_REQUEST_
Locate every line in the rows below that contains the word "Цифровая" and copy each of those lines.

*** STUDY MATERIAL ***

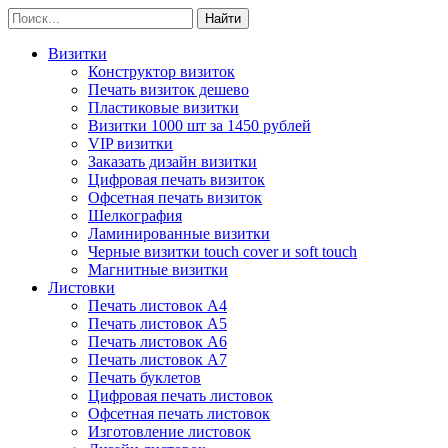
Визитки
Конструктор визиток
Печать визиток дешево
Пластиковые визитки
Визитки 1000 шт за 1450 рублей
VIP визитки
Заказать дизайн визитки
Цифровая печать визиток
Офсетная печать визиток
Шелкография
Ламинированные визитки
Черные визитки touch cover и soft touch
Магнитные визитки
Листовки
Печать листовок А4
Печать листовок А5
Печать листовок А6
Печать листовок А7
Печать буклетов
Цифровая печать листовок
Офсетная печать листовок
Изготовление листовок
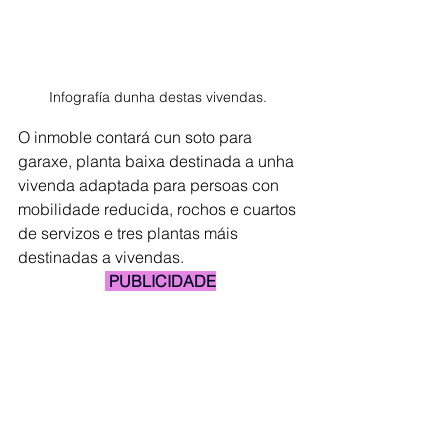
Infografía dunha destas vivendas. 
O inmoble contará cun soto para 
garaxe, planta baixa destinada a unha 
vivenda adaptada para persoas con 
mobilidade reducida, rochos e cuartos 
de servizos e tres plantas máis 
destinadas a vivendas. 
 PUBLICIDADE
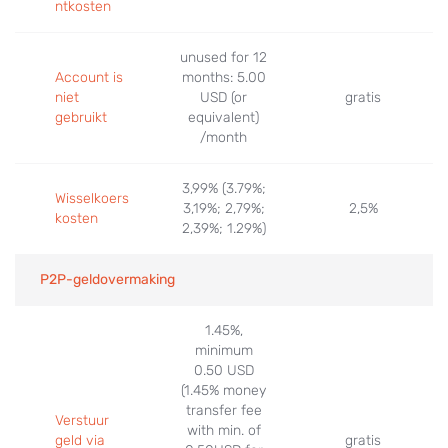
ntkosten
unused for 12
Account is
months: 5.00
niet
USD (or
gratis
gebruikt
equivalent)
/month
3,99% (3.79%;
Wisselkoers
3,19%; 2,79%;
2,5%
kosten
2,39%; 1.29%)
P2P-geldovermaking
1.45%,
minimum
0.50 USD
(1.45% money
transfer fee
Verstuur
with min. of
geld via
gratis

***
*** STUDY MATERIAL ***

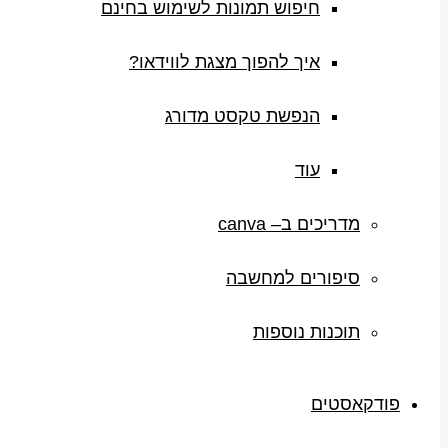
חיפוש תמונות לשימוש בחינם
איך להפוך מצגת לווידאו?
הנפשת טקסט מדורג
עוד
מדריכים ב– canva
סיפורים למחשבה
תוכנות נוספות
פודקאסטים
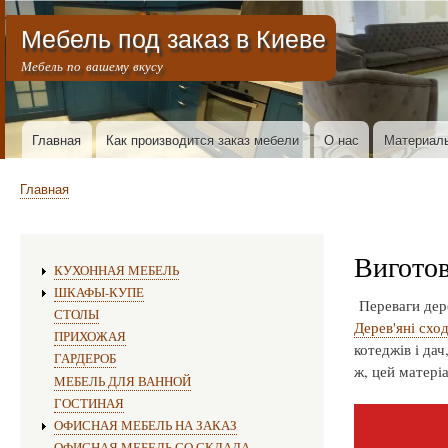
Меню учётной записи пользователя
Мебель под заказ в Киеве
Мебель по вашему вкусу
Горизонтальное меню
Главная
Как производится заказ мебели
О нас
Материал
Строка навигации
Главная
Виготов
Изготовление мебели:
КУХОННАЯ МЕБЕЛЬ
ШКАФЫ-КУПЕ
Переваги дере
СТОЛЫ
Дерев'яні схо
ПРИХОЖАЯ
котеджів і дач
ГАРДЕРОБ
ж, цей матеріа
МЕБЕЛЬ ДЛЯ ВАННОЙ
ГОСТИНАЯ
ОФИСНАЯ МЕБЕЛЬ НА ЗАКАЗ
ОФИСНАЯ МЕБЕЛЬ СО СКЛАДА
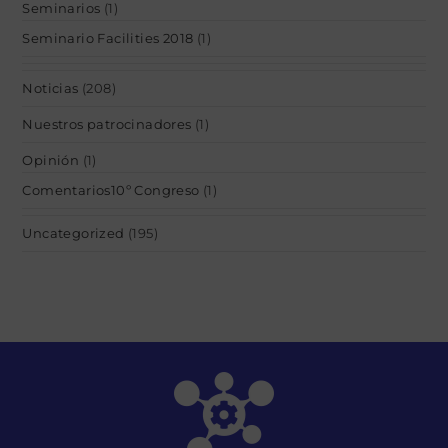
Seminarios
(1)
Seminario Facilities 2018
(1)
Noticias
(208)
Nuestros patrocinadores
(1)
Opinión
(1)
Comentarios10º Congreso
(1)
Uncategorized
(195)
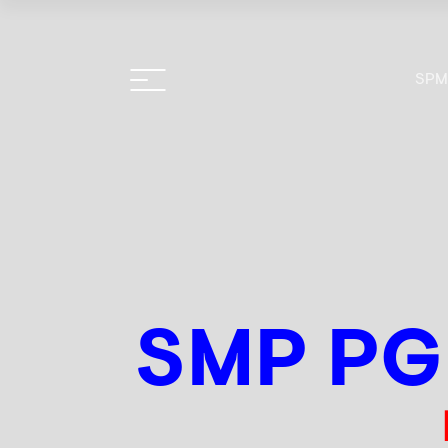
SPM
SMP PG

***
*** STUDY MATERIAL ***

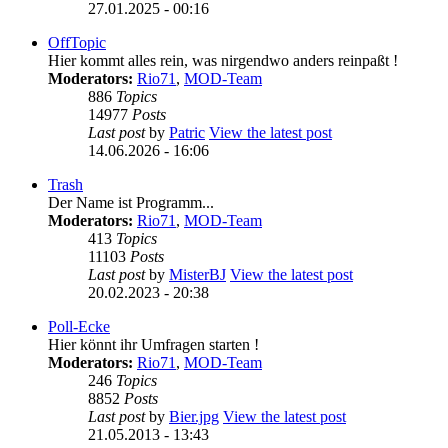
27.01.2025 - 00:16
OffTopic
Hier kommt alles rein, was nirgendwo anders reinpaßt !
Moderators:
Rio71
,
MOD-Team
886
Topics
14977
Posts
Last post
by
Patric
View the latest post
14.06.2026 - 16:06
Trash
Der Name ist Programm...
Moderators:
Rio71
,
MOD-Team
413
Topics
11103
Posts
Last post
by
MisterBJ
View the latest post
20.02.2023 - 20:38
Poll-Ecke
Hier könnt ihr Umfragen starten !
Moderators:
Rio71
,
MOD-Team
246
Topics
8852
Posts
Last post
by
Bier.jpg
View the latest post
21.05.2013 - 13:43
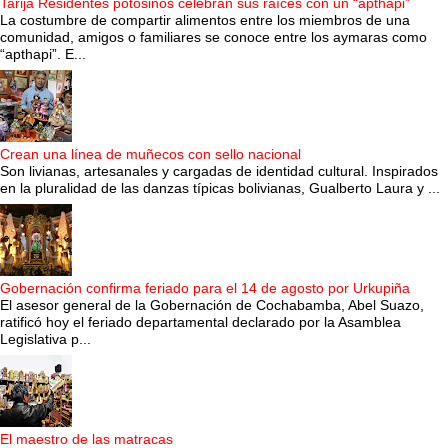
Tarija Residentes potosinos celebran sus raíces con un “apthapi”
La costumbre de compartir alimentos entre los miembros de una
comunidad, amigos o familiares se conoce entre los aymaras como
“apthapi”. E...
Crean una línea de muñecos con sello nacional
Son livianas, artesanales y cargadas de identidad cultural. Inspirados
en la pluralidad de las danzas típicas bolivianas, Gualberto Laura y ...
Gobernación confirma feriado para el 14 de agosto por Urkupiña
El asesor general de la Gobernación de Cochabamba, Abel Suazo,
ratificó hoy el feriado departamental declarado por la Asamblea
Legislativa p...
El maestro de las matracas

***

_RESPONSE TO THIS TASK_
Цифровая печать визиток
Цифровая печать листовок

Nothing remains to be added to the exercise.